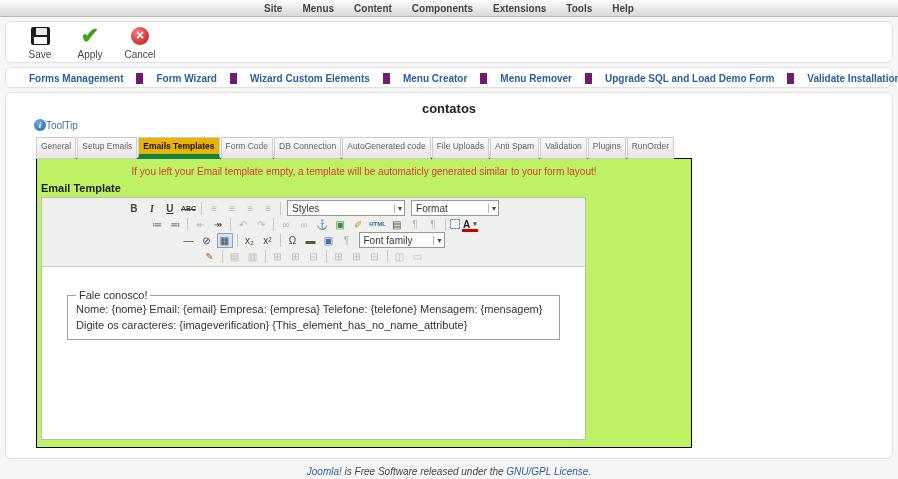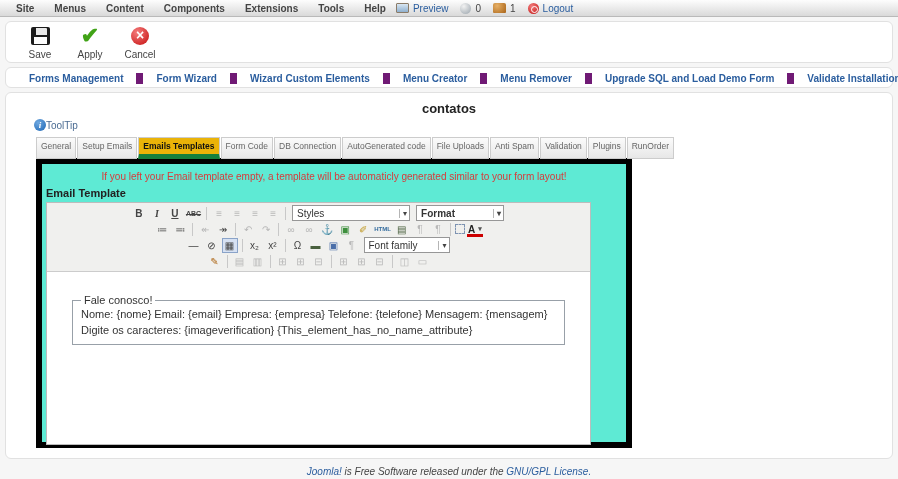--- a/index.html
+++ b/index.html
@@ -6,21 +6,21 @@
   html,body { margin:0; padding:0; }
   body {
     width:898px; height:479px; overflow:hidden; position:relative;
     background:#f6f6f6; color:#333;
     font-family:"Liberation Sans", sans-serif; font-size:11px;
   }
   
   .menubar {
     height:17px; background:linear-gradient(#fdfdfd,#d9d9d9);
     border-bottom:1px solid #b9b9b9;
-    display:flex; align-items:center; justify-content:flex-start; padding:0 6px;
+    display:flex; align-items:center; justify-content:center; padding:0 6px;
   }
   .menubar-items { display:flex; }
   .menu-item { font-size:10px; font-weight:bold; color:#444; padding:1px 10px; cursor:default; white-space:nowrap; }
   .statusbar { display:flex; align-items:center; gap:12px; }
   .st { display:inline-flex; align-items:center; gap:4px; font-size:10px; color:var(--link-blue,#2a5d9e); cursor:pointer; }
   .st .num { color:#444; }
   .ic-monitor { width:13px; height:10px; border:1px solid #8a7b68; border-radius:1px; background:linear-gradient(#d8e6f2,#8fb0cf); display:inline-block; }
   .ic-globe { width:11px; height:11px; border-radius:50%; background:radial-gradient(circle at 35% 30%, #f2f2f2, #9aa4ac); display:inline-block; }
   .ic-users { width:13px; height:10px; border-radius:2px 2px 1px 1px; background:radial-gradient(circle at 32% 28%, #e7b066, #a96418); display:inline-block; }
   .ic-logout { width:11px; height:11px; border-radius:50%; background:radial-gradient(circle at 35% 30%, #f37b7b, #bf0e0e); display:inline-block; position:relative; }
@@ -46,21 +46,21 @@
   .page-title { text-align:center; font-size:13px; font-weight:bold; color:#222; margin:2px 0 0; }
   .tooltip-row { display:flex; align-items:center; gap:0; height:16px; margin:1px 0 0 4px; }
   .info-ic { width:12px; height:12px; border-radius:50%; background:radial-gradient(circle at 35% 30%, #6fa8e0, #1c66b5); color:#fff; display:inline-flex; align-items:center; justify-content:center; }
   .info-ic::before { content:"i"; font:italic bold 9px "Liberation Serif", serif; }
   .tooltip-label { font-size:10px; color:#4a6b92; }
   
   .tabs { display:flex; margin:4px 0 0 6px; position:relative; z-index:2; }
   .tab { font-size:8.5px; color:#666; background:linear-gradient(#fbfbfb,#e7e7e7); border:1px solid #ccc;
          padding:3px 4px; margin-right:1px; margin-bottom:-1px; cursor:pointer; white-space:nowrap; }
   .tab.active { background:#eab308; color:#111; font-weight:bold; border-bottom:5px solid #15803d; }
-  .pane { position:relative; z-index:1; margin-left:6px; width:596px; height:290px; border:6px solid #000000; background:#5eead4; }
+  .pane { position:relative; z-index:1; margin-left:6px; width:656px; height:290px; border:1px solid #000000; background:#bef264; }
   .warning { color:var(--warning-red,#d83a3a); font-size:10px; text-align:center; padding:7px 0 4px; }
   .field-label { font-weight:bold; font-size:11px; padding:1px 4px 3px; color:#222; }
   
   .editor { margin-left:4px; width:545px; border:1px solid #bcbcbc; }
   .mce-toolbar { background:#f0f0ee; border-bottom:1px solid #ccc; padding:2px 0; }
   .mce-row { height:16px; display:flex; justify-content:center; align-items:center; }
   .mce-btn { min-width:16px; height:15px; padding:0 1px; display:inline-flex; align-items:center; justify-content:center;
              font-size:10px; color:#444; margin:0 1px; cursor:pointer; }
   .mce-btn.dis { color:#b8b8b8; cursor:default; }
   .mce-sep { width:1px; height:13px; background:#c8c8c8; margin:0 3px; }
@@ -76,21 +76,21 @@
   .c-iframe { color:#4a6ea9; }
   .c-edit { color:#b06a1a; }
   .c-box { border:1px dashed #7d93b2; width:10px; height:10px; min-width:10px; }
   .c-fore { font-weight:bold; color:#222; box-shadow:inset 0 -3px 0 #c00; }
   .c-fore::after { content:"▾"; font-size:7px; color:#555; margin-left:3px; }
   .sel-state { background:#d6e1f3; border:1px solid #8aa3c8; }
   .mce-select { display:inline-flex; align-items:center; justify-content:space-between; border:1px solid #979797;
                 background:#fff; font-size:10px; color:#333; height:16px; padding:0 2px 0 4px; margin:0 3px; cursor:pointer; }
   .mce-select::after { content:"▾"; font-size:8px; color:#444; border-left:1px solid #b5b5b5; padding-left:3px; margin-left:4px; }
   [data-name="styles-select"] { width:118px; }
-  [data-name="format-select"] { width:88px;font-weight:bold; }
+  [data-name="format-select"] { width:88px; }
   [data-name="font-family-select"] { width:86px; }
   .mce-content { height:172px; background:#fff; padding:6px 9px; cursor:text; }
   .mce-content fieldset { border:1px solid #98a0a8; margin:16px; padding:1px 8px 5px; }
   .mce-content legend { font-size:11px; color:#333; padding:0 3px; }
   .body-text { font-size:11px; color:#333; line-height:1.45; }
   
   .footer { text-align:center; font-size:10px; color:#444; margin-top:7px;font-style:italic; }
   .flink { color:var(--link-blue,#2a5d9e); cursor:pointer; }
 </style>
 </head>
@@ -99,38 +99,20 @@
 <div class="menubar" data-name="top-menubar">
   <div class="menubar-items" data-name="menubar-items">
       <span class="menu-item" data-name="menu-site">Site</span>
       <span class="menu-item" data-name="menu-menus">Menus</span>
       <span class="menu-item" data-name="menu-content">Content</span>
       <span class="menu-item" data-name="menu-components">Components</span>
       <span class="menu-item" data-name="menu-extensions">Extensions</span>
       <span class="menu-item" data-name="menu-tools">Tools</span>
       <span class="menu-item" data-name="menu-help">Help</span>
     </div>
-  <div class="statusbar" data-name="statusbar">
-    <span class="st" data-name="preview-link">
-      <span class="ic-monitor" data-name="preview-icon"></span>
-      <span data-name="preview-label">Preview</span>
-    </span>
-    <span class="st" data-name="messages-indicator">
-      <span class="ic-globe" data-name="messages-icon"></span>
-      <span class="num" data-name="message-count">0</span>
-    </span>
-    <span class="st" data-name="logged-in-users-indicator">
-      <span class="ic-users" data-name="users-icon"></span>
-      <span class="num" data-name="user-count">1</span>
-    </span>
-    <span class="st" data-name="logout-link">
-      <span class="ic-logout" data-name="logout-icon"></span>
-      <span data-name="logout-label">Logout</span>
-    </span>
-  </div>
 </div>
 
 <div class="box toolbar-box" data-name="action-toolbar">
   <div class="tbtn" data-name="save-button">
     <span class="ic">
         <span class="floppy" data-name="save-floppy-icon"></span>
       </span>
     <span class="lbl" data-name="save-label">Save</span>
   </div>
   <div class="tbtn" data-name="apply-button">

—————

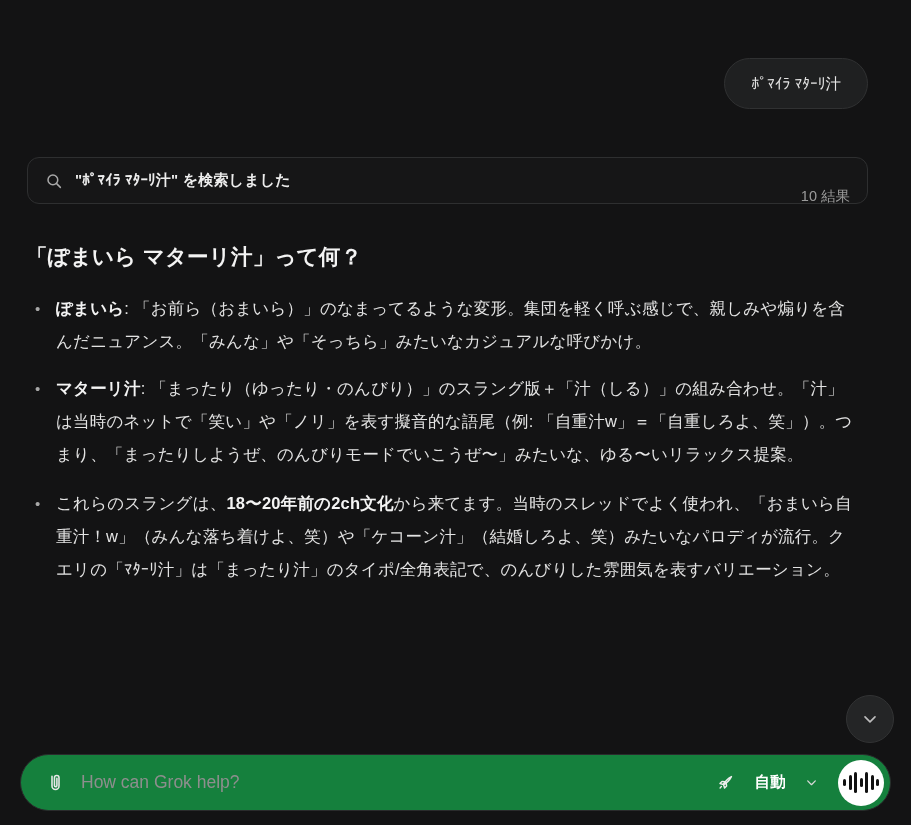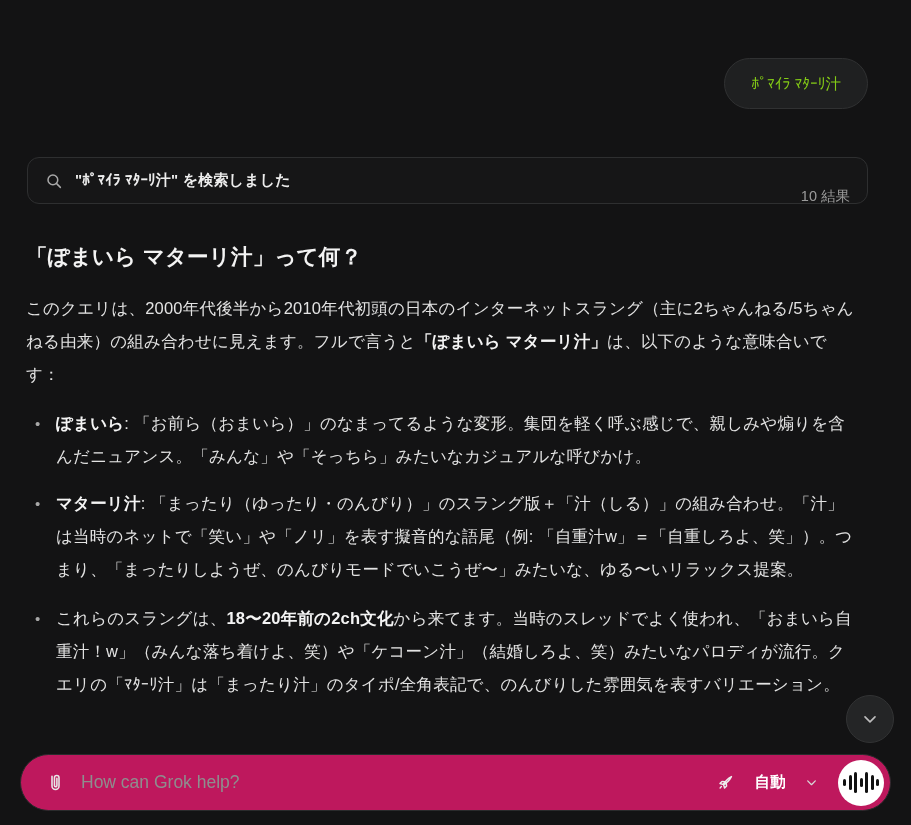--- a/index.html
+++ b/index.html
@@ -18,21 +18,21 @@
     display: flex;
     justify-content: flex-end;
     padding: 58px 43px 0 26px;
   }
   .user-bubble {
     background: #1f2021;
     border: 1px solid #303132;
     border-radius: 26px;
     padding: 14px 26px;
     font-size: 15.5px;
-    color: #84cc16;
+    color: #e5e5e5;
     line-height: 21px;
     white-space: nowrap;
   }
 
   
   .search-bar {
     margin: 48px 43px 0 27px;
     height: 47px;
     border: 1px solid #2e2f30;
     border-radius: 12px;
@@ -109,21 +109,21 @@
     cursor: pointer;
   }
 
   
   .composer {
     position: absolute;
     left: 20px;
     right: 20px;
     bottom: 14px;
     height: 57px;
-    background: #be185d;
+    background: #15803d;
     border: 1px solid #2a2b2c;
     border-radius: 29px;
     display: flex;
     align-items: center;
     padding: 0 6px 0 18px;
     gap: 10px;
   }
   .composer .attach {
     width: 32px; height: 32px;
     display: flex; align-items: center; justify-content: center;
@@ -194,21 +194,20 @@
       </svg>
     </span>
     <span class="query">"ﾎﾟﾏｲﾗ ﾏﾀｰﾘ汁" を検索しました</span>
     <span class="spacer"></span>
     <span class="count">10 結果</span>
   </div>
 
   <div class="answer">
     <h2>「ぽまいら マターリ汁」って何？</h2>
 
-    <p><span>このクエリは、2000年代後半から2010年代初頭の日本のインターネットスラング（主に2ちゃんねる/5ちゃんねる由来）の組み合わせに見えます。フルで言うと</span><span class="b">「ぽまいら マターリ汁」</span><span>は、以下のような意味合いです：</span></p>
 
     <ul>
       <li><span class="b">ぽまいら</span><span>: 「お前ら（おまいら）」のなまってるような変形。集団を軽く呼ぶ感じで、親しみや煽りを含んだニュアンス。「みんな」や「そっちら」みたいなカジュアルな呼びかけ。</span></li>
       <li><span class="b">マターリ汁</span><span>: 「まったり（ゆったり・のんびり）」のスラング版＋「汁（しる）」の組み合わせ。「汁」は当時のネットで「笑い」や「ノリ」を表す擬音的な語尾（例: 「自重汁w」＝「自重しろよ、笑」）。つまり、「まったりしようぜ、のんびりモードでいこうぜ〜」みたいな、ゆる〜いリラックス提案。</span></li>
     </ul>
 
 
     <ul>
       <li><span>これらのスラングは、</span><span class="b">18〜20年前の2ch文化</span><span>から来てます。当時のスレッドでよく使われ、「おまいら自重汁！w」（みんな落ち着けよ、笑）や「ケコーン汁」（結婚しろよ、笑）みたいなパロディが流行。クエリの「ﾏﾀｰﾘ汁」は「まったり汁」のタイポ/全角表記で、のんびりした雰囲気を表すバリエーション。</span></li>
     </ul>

—————

- Task item -
Could you transcribe the entries above word for word, from the line with "font-size:10px; text-align:center; padding:7px" down to the line with "background:#f0f0ee; border-bottom:1px solid", keeping both?

- Response box -
   .warning { color:var(--warning-red,#d83a3a); font-size:10px; text-align:center; padding:7px 0 4px; }
   .field-label { font-weight:bold; font-size:11px; padding:1px 4px 3px; color:#222; }
   
   .editor { margin-left:4px; width:545px; border:1px solid #bcbcbc; }
   .mce-toolbar { background:#f0f0ee; border-bottom:1px solid #ccc; padding:2px 0; }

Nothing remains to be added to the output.